Principal Member of Technical Staff - DevOps (US Citizen Required)

Oracle

About The Position

As a Principal Member of Technical Staff (DevOps), you will play a pivotal role in building and operating the next-generation, AI-first Electronic Health Record platform. This role blends strong software engineering fundamentals with Site Reliability Engineering (SRE) and production engineering practices to deliver highly scalable, resilient, secure, and observable cloud-native services. You will design, develop, and own complex distributed systems end-to-end—from architecture and implementation to production operations, reliability, and continuous improvement. Working closely with technical leads and cross-functional teams, you will ensure services are built using modern engineering principles with a strong focus on availability, scalability, performance, operability, and cost-awareness. You will embed SRE practices such as SLI/SLO definition, error budgets, observability, incident response, and automated remediation into the development lifecycle. You will proactively improve system reliability through automation, data-driven insights, structured operational workflows, and production engineering excellence (including safe experimentation and resilience testing where appropriate).
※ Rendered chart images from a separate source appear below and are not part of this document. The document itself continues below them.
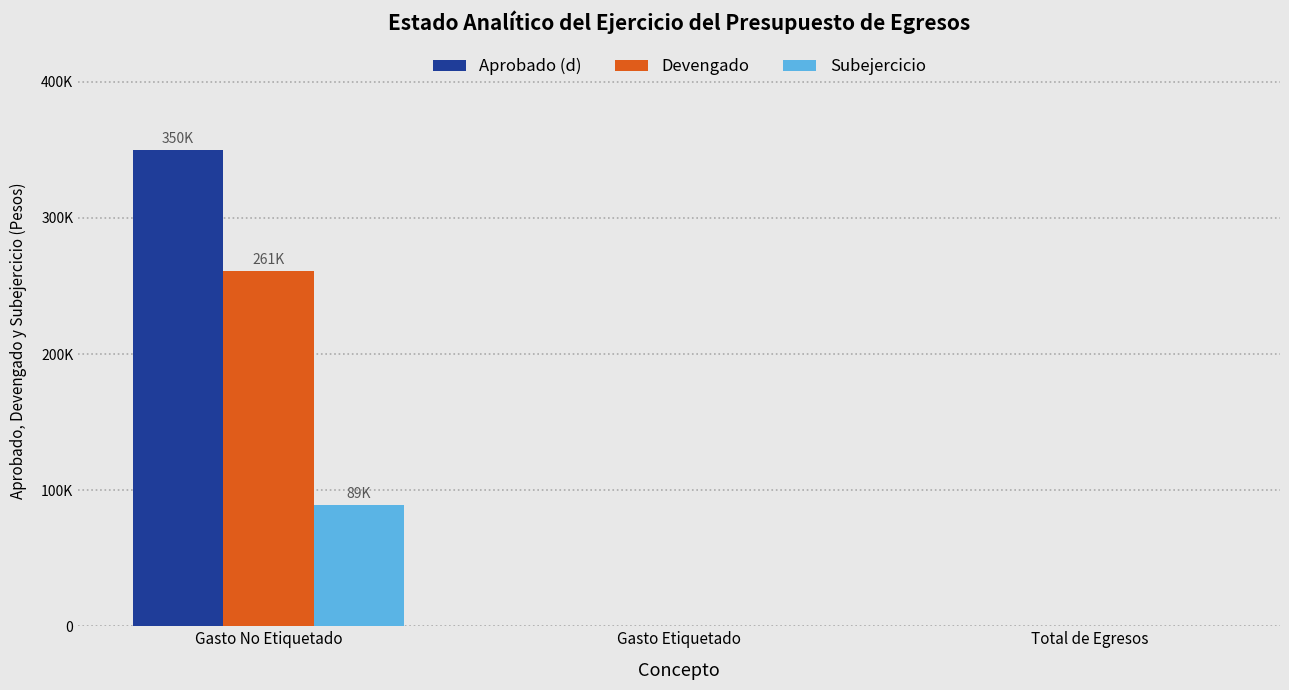

Reading left to right, list all the values displayed in this chart.

Aprobado (d): 350212	0	0
Devengado: 261212	0	0
Subejercicio: 89000	0	0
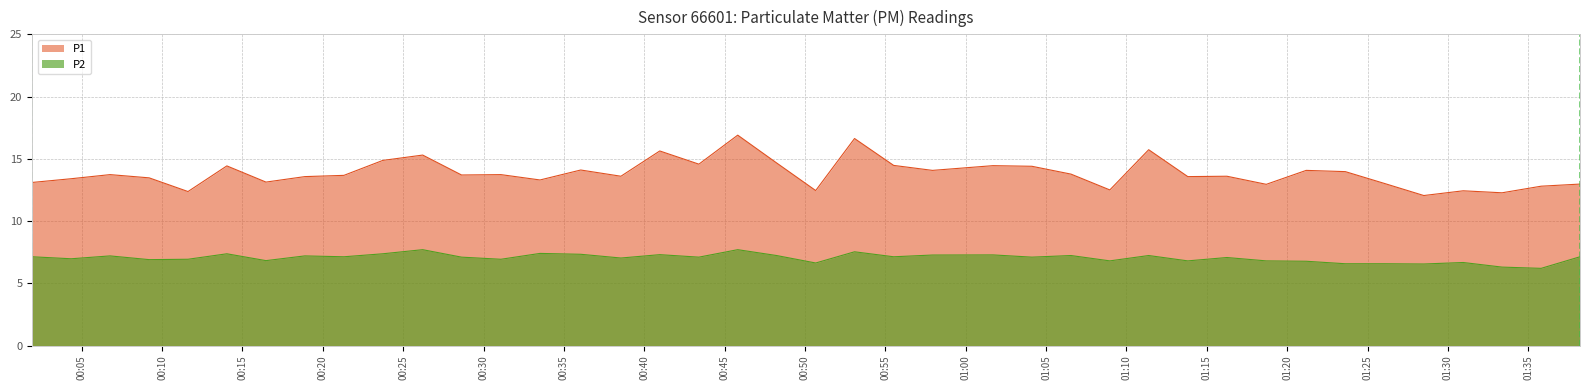

Rank the series by their maximum value, from highest to lowest.

P1, P2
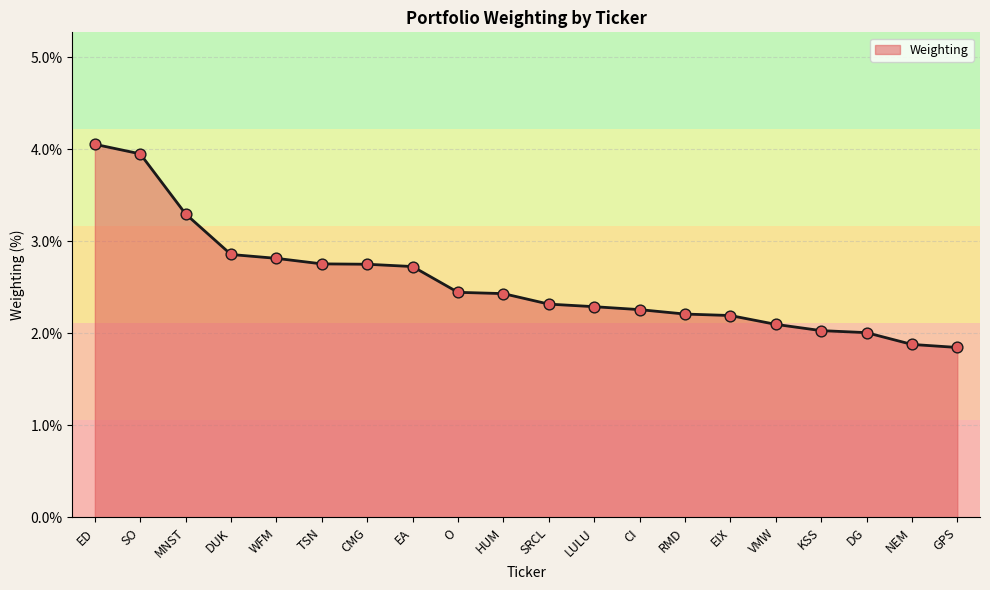

What is the change in value from VMW to GPS?

-0.3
You will also leverage AI-assisted development tools to accelerate delivery, improve troubleshooting, and enhance engineering productivity—while maintaining rigorous standards for code quality, security, and reliability.

Requirements

BS/MS in Computer Science (or equivalent practical experience).
Must be a U.S. citizen with ability to obtain & maintain a Federal Security Clearance
At least 7 years of relevant software engineering experience.
Proficient in at least one (preferably two) of: Java, C/C++, Golang.
Hands-on experience in SRE or similar roles (DevOps / Production Engineering).
Proven, hands-on experience with automation tools and frameworks (e.g., infrastructure/app automation, CI/CD automation, operational runbook automation).
Strong scripting skills (e.g., Python, Bash, or similar).
Demonstrated experience building or improving operational workflows in production environments.
Strong understanding of reliability engineering, monitoring/observability, and incident management (including RCA and postmortems).
Demonstrated experience using AI-assisted development tools/IDEs (e.g., Codex, Claude, Cline, or similar) and integrating them into development workflows to improve productivity and reduce turnaround time.
Experience using ChatGPT, Claude, or similar models to support development and operational tasks (e.g., code generation, debugging, documentation, triage).

Nice To Haves

Experience with containers, Kubernetes, and operating reliable services at scale.
Familiarity with MCP tools/servers and multi-tool orchestration / skills-based frameworks.
Familiarity with “AI-accelerated” development approaches (rapid prototyping plus disciplined engineering, testing, and operational readiness).
Strong CS fundamentals: data structures, algorithms, operating systems, networking, and distributed systems.
Excellent communication and collaboration skills; comfortable working across teams and communicating technical topics to senior stakeholders.
Experience contributing to intelligent automation and AIOps-driven workflows.

Responsibilities

Design, build, and operate scalable, secure, and maintainable distributed services in a cloud-native, microservices-based environment.
Drive architecture and implementation decisions aligned with reliability, performance, and operability requirements.
Deliver high-quality code with strong CI/CD, automated testing, and release engineering practices.
Define and operationalize SLIs/SLOs, manage error budgets, and continuously improve service reliability.
Build and enhance observability across services (metrics, logs, traces), including actionable dashboards and alerting.
Lead and participate in incident management, on-call/operational readiness, root cause analysis (RCA), and blameless postmortems.
Build, improve, and standardize operational workflows (runbooks, playbooks, change management, escalation paths, and service readiness reviews).
Develop and maintain automation for operational excellence: self-healing, automated remediation, drift detection, and reliability guardrails.
Use automation tools and frameworks to reduce toil and increase consistency across environments.
Apply AI tools to support coding, debugging, alert/incident triage, and operational insights (AIOps-aligned workflows where appropriate).